Although the project involved two suppliers — CSDC Inc., which developed the Amanda 7 enterprise platform used across many provincial departments, and sold licences for a case management software called AccessPro; and Unisys, which provided project management, configuration and hosting services for the website project — Tully faulted Internal Services the most, saying it incorrectly rated the risks as low based at least in part on the trusted relationship with the vendors.
“This relationship inspired a sense that the projects were low risk which permeated all aspects of the project development and deployment,” she said.
The project management process and user testing did not incorporate any technical testing and failed to recognize the risk associated with the storage database design – specifically the storage of public and private documents in the same database.
The department also failed to act on information that there were risks associated with the lack of website vulnerability scanning.
There was a privacy impact assessment, but, Tully said, it “was neither diligent nor rigorous.” Instead the government relied on one vendor for technical security measures included in the assessment.
The new website was developed during 2016 to give Nova Scotians the ability to request access to non-sensitive government information. The site was an add-on to the AccessPro solution. But among the problems was pressure to get the site online. Had there been better user testing of AccessPro and the website it would been clear that all documents were stored in the same location and that document status was merely a display filter, said Tully.

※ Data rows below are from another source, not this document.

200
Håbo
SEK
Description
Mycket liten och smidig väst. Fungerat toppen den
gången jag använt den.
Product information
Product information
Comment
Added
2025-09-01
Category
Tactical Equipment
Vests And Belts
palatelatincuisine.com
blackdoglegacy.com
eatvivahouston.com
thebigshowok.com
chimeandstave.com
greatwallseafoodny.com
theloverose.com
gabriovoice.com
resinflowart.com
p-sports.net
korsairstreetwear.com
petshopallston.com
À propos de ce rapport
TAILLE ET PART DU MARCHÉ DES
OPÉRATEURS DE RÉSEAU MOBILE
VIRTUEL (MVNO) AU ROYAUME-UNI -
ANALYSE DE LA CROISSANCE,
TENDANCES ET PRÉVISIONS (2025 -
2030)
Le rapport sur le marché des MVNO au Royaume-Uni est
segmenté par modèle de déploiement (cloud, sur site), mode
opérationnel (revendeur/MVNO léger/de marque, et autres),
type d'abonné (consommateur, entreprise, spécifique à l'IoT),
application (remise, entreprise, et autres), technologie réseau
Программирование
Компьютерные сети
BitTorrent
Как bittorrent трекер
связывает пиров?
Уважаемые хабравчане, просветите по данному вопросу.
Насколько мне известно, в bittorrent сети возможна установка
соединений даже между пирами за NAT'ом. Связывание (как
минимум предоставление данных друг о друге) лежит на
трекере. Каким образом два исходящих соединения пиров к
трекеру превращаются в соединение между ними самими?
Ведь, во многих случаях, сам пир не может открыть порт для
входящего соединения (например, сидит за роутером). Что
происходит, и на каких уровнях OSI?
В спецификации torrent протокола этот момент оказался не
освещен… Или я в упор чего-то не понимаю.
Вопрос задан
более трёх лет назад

“Maintaining privacy and restricted access to personal information and attachments intended for individual recipients separate from documents approved for public release was a fundamental assumption of the project. Witnesses gave evidence that this core requirement was communicated to the vendor. However, as the (freedom of information) website project progressed, no one in
project management or within the user group unit (IAP Services) questioned whether the technology solution could deliver what was intended. This occurred despite the mounting concerns within the user group about the quality of the product from CSDC.”
Among Tully’s recommendations:
— Strengthen privacy leadership in government and due diligence in the privacy impact assessment process;
–Take immediate steps to contain the breaches that resulted in the download of 618 documents containing personal information to a private computer that has not been secured by the department;
— Take all reasonable steps necessary to notify individuals affected by the download of the 618 documents containing personal information;
— Conduct an internal post-incident review as an aid to ensuring that the department fully understands the causes of these breaches and has identified all reasonable steps necessary to prevent future similar errors;
— Conduct an inventory of technology solutions, devices and applications across government and rate their vulnerabilities. From there create a plan to mitigate cyber security vulnerabilities beginning with systems storing the most vulnerable personal
information and/or having the highest risk;
— Clarify and strengthen the role of the province’s computer system Architecture Review Board. The board “was rendered ineffective as an administrative safeguard by insufficient authority, too narrow a mandate in practice, and lack of explicit formalized processes and technical security standards.”
The department has accepted all of the recommendations.
“This investigation, along with other recent privacy breach investigations, have made it clear that our privacy laws are woefully lacking, Tully added. “As a result, I have again written to the Premier to recommend that the changes I recommended almost two years ago be implemented,” including amendments to improve privacy breach management, notification and the powers of her office to conduct investigations.